Boca es gigante y Gigante es Boca. El entrenador de la Primera de voley xeneize no nació en La Boca, pero está plenamente identificado con el barrio. Tampoco empezó jugando a su deporte en el club, pero el mundo vóley lo identifica con la azul y oro.
PORTEÑO DEL SUR habló con el actual técnico y ex voleibolista boquense, quien contó su historia. Llegó a Boca cuando tenía 19 años y, si bien tuvo años en los que siguió su carrera en Italia, siempre volvió al barrio.
Su actividad está recargada: Marcelo Gigante trabaja en la capacitación de entrenadores en la Federación Metropolitana de Voleibol. Además conduce a la Selección Sub 17 Metropolitana. El equipo se entrena tres veces a la semana en Boca. Además es entrenador y coordinador en la Primera de Boca. Y en el club Glorias Argentinas con la primera y coordinador de las inferiores.
La historia de Gigante en el voley comenzó hace casi 35 años. ‘Arranqué a jugar cuando tenía 17, en Harrods Gath & Chaves (en Barrancas de Belgrano). En 1985, a mis 19 años, pasé a Boca, que me compró para jugar en Segunda, aunque yo tenía edad de juvenil. Se formó un equipo galáctico para esa categoría con el objetivo de ascender a la máxima. En el 88/89 emigré a un equipo de Italia. Jugaba allá durante la temporada y algunos meses del año venía a Boca. El reglamento lo permitía‘, recordó. Luego sí, jugó algunos años en el club y también comenzó a ser entrenador. Hoy es reconocido en el mundo vóley como uno de los mejores.

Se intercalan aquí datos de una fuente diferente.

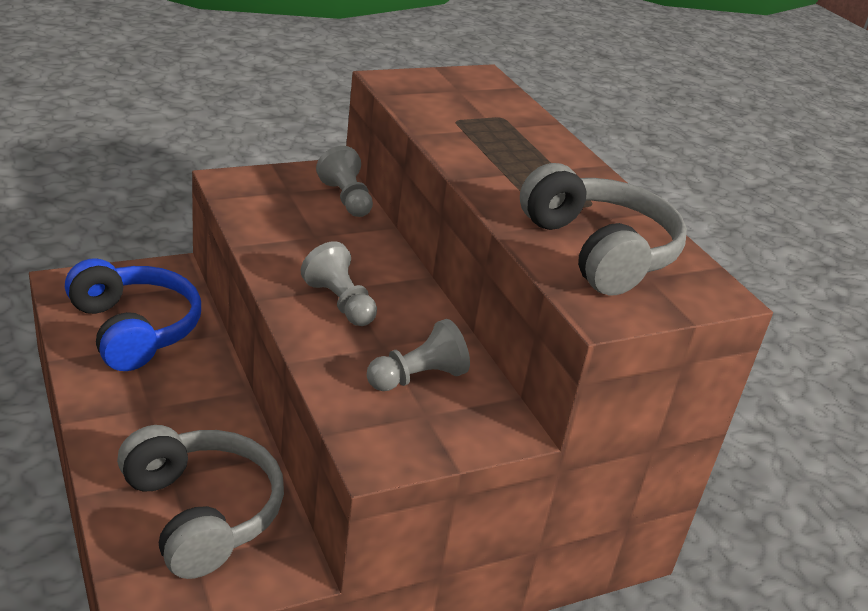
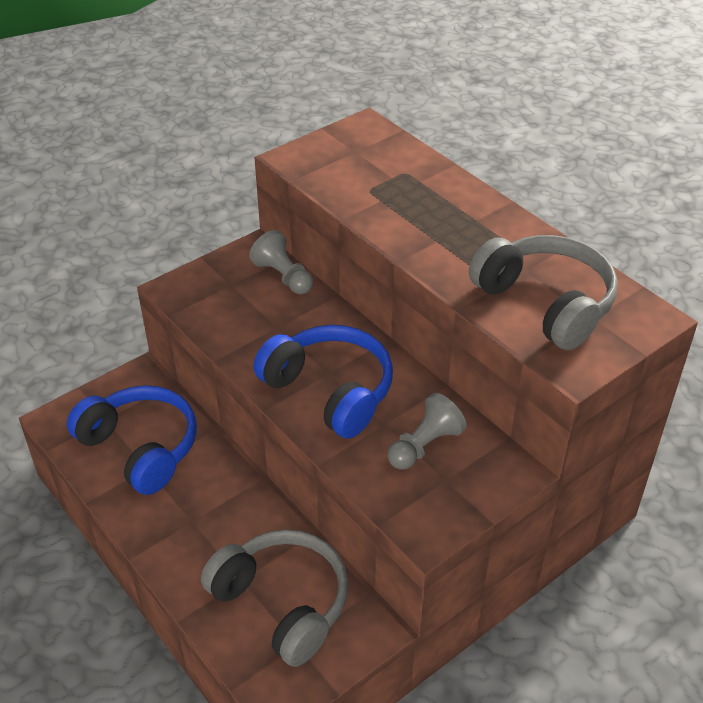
camera: 10 degrees left, 10 degrees up
grey pawn [301,241,377,326] -> blue headphones [254,325,393,438]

Más adelante, el director técnico contó cómo es su relación con La Boca, un barrio muy especial para él. ‘Yo me casé con una chica de La Boca y viví unos diez años en Brandsen y Almirante Brown. Tuve más arraigo con La Boca que con el barrio en el que nací. Conocí a la gente, el lugar. Es un barrio barrio... Vivía en un edificio pero los conocía a todos y tenía muy buena relación con un montón de gente. Cada verano los encuentro en la pileta del club. Es en el barrio en el que mejor me sentí, aunque ahora me volví a casar y vivo en Liniers. Igual paso muchas horas en La Boca‘, relató.
¿Sus lugares preferidos? ‘Conozco todos los boliches, bares, pizzerías...‘, aseguró Marcelo Gigante, quien además añadió: ‘Banchero, de antes y de ahora tras la reapertura, es un lugar al que siempre vamos. Don Carlos es tradicional. Ahí frente a la cancha en Del ValleIberlucea. El nos daba de comer en la década del ochenta a todo el equipo. Es un restaurante chiquito, pero se come de diez. A IlMatterelloRistorante, sobre Martín Rodríguez, también íbamos mucho porque era de la tía de otro jugador de vóley, Daniel Castellani. El era del barrio también. El bar Roma, Augusto... Son lugares típicos en los que uno paraba. Nos movíamos con los muchachos en el radio de Suárez, Brandsen, Almirante Brown e Iberlucea. Toda esa zona. También las cantinas. Cuando era chico aún vivía en Belgrano y venía en el 152 a ver a la que era mi novia. Cada sábado el barrio era una fiesta con esas cantinas. Se llenaban de gente‘.
Y continuó: ‘Otra cuestión típica eran las veredas altas por el tema de las inundaciones. Cuando De la Rúa fue el intendente se hicieron obras que permitieron que no se inundara más. Pero en los ochenta, llovía y salíamos en bote, jaja. Son las cuestiones tradicionales de La Boca. Como cuando en el gimnasio empezaba a salir agua de abajo del piso por el tema de las napas. La gente acá camina por la calle porque es más cómodo. Es costumbre. Al que ves caminando por la calle, es de La Boca. Seguro. Lo mismo con el nombre de la calle Pinzón. Para la gente del barrio es Pinzón, con el acento en la i, no en la o. Ahí me doy cuenta si son de La Boca. Es una República, ¡cuidado!‘.
Sin dudas Marcelo Gigante es un referente xeneize. Al no haber participado en la Liga Argentina en los últimos años por decisión dirigencial, el objetivo en este 2017 para el representativo azul y oro de caballeros será el Metropolitano.